Hey PZ, I just wanted to take this opportunity to tell you how much I enjoy this blog as well as Mr. Zimmers. I've been visiting you both for a little over a month and it's been great to read such a variety of postings on topics like this. Keep up the good work!#: Posted by on 01/06 at 09:34 PM -
This sure is a classic. One summer when I was a postdoc in Amsterdam, the refuse collectors went on strike for several weeks. It was pretty hot and soon, pretty smelly, so the media came to film in our microbiology department for a story on potential health hazards. We duly set up a shaking table on which were several flasks of food colouring solutions. They were pretty happy with that. I made my only, brief appearance on film, streaking some petri plates.
I concur - no more Thatcher pictures please, the memories are still painful. Many of you may know that she was a student of the great crystallographer Dorothy Hodgkin, Britain's only female Nobel laureate. -
The guy in the painting looks like Will Millar, formerly of the Irish Rovers.
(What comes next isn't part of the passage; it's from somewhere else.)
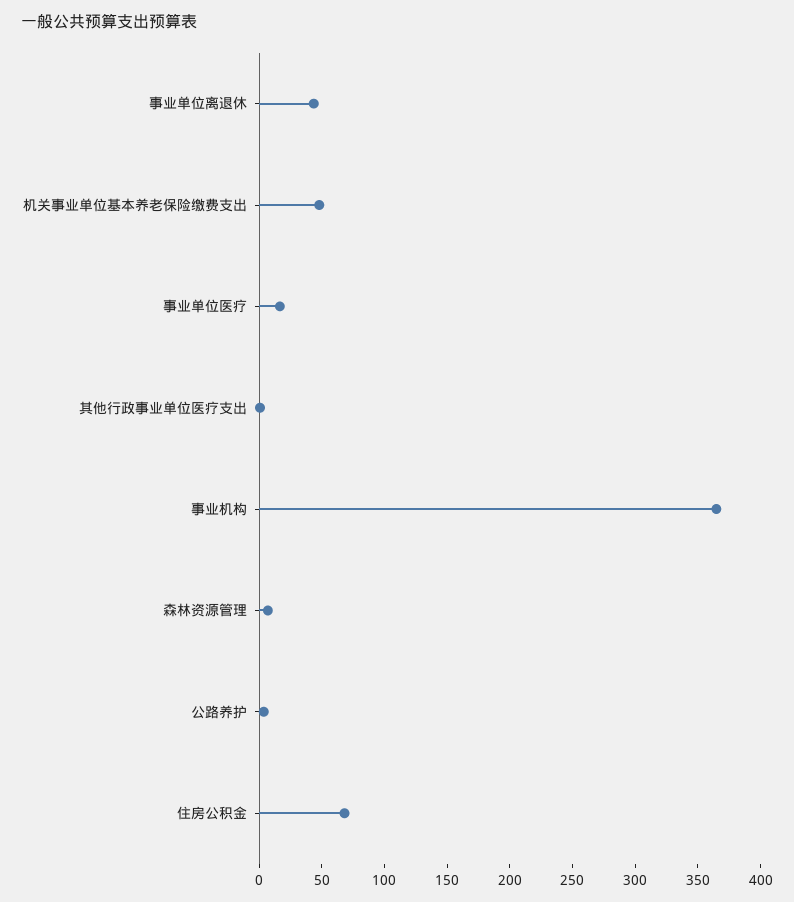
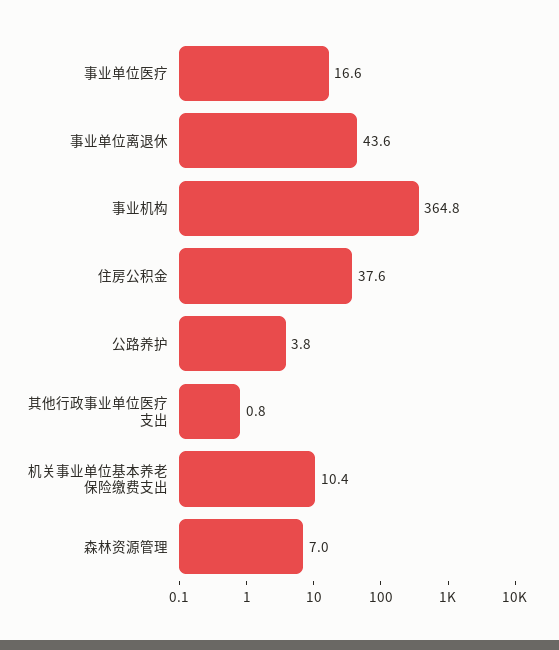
机关事业单位基本养老保险缴费支出: 50 -> 10.4
住房公积金: 70 -> 37.6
http://www.celtic-music.com/yerman.htm#: Posted by tim gueguen on 01/06 at 11:13 PM -
No, in The Last Emperor , it was “No meat for two days!” after handling and sniffing the scat.
Interesting. Unless my memory is treacherous (always a distinct possibility), in the German version, which is what I saw, it was 'mehr Bohnen'. Probably because Hitler was a vegetarian. Or something.#: Posted by Mrs Tilton on 01/07 at 06:30 AM -
Mrs Tilton: See, if the old paperhanger had followed Ted Nugent's advice and gotten up to his elbows in a gut pile twice a year we could have avoided WW II, and Neville would still be respected.